Französischer Innenminister vor der Presse, ein Tag nachdem das Immigrationsgesetz abgelehnt wurde Foto: Stephanie Lecocq/reuters

PARIS taz | Die Abgeordneten der französischen Nationalversammlung weigern sich, über die Vorlage der Regierung für neue Immigrations- und Asylgesetze zu debattieren. Mit einer knappen Mehrheit von 270 gegen 265 Stimmen ist am Montagabend ein entsprechender Rückweisungsantrag der Fraktion der Grünen mit den Stimmen aus allen Oppositionsparteien von links und rechts angenommen worden.

Die aus sehr unterschiedlichen Gründen umstrittene Vorlage gilt damit als abgelehnt. Zuvor war der Regierungsentwurf im mehrheitlich konservativen Senat weitgehend modifiziert und verschärft worden. Dass nun die Abgeordneten es schlicht ablehnen, überhaupt darüber zu diskutieren, bedeutet für die Staatsführung eine schwere politische Niederlage und für Innenminister Gérald Darmanin eine Demütigung.

Er hatte bis zuletzt gehofft, dass sein Text dank einiger Konzessionen von den Konservativen der Partei Les Républicains (LR) unterstützt würde. Doch die LR-Abgeordneten, wie auch jene des rechtsextremen Rassemblement national (RN), kritisierten, die von Darmanin gewünschte Legalisierung von Sans-Papiers in bestimmten Wirtschaftszweigen mit Personalmangel würde einer neuen Einwanderung Tür und Tor öffnen. Die linken Abgeordneten stören sich im Gegenteil an den verschärften Kontrollen. Und beiden Seiten war gar kein Text lieber als die Vorgabe der Regierung.

Dass sich so eine „unheilige Allianz“ von ideologisch diametral gegensätzlicher Gruppen gegen die Regierung gebildet hat, ist äußerst ungewöhnlich in Frankreichs Parlamentsgeschichte und stellt ein großes Problem für Staatspräsident Emmanuel Macron dar. Die Reform der Immigrationspolitik war eine seiner Prioritäten der zweiten Amtszeit.

Da es sich beim Votum jedoch nicht um eine formelle Misstrauensabstimmung handelte, ist die Regierung nicht gezwungen zurückzutreten

Und Innenminister Darmanin gedachte, sich mit einer Reform der Immigrationspolitik so als möglicher Kandidat für die Nachfolge von Macron zu profilieren. Stattdessen hat er nun noch am Abend bei einer Unterredung im Elysée-Palast dem Präsidenten seinen Rücktritt angeboten, was dieser jedoch abgelehnt hat. Später traf sich das Ministerkabinett zu einer Krisensitzung.
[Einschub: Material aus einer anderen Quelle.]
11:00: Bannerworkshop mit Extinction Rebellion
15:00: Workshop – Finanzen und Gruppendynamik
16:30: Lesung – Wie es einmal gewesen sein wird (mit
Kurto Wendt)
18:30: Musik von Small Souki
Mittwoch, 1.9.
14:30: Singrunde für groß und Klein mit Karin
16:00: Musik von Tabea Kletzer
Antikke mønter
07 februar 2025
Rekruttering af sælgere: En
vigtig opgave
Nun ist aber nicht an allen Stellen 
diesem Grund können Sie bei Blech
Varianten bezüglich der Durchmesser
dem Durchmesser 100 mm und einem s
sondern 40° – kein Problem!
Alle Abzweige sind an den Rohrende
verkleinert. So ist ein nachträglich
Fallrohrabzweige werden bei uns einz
Kabinett ohne Mehrheit in der Nationalversammlung

Der überraschende Erfolg der für dieses Mal vereinten Opposition verdeutlicht, dass das Kabinett von Premierministerin Elisabeth Borne in der Nationalversammlung über keine Mehrheit verfügt. Das ist zwar schon seit den letzten Wahlen von 2022 der Fall, konnte aber bisher bei zahlreichen Abstimmungen noch kaschiert werden, weil ein Teil der Opposition sich jeweils entweder enthalten oder für Regierungsanträge votiert hatte, in anderen Fällen musste die Regierung zum Verfassungsartikel 49.3 greifen, der es ihr (in ziemlich undemokratischer Weise) erlaubt, eine Vorlage ohne Votum für angenommen zu erklären.
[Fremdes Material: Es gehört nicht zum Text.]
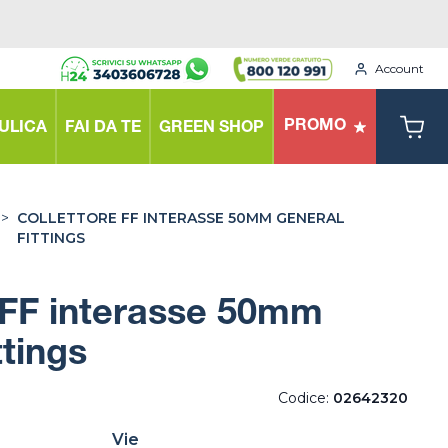
Account
PROMO
ULICA
FAI DA TE
GREEN SHOP
>
COLLETTORE FF INTERASSE 50MM GENERAL
FITTINGS
 FF interasse 50mm
ttings
Codice:
02642320
Vie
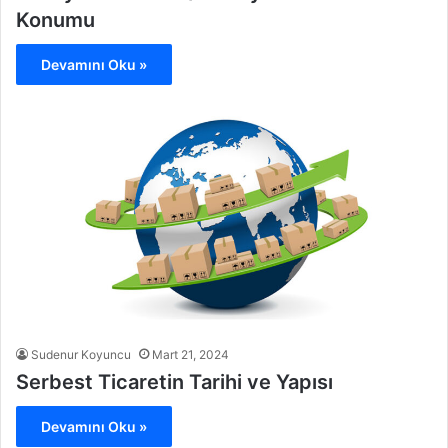
Konumu
Devamını Oku »
Sudenur Koyuncu
Mart 21, 2024
Serbest Ticaretin Tarihi ve Yapısı
Devamını Oku »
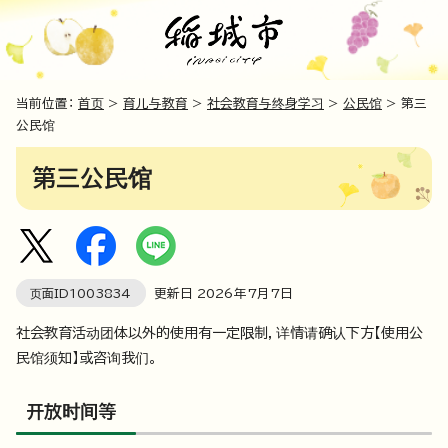
当前位置：
首页
>
育儿与教育
>
社会教育与终身学习
>
公民馆
> 第三
公民馆
第三公民馆
页面ID
1003834
更新日
2026
年7月7日
社会教育活动团体以外的使用有一定限制，详情请确认下方【使用公
民馆须知】或咨询我们。
开放时间等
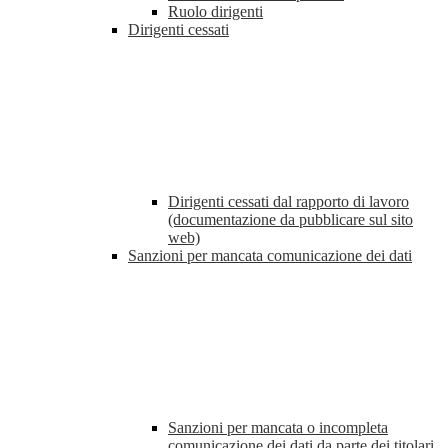
Ruolo dirigenti
Dirigenti cessati
Dirigenti cessati dal rapporto di lavoro
(documentazione da pubblicare sul sito
web)
Sanzioni per mancata comunicazione dei dati
Sanzioni per mancata o incompleta
comunicazione dei dati da parte dei titolari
Diese Abkürzung des 49.3 kam für Darmanin in dem Fall ausdrücklich nicht infrage. Gegen den unerwarteten Zangenangriff von links und rechts war er machtlos. Die Folge: In ersten Kommentaren am Fernsehen war von einer schweren politischen Krise die Rede. Da es sich beim Votum jedoch nicht um eine formelle Misstrauensabstimmung handelte, ist die Regierung nicht gezwungen zurückzutreten.

Regierung such nach einem Ausweg aus der Sackgasse

Die französische Staatsführung versucht, nach ihrer Niederlage in der Nationalversammlung für ihre Vorlage einer neuen Immigrationsgesetzgebung einen Weg aus der Sackgasse zu finden. Die gemischte Paritätische Kommission (7 Senatoren, 7 Abgeordnete) soll darum einen „gemeinsamen“ Text ausarbeiten, der dann dem Senat und der Nationalversammlung zur Abstimmung unterbreitet werden könnte.
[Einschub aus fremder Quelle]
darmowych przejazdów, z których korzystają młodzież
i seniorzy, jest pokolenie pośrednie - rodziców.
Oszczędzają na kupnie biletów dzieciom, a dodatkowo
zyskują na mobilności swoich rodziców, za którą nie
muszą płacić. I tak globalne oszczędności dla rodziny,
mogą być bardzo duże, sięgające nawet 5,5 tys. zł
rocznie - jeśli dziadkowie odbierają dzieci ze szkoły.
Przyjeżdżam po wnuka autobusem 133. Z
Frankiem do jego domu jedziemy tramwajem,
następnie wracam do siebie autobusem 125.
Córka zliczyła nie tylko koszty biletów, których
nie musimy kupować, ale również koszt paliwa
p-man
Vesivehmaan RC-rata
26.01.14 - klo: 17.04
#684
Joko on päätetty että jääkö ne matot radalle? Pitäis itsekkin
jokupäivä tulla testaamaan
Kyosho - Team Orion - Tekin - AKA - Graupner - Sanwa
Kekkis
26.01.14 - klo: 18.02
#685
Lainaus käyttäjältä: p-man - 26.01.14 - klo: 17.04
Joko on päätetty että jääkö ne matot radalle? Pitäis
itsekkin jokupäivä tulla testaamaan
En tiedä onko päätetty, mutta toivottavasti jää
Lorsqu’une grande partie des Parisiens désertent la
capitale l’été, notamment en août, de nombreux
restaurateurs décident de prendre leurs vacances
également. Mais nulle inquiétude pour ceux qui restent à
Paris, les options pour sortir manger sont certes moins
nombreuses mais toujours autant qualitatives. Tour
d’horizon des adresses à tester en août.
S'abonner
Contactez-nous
Ganz so einfach ist dies aber nicht: Diese Kommission ist politisch mehrheitlich konservativ. Das Ergebnis der Diskussion könnte darum eine verschärfte Version sein, die anschließend auch von einem Teil der Macronisten und von der gesamten Linken in der Nationalversammlung nicht akzeptiert wird. Und am Ende könnte sich dann bloß erneut eine Situation ergeben, die belegt, dass Macron für seine Politik und deren Umsetzung keine Mehrheit hat. Als Staatschef könnte Macron allerdings die Nationalversammlung auflösen und Neuwahlen ausschreiben.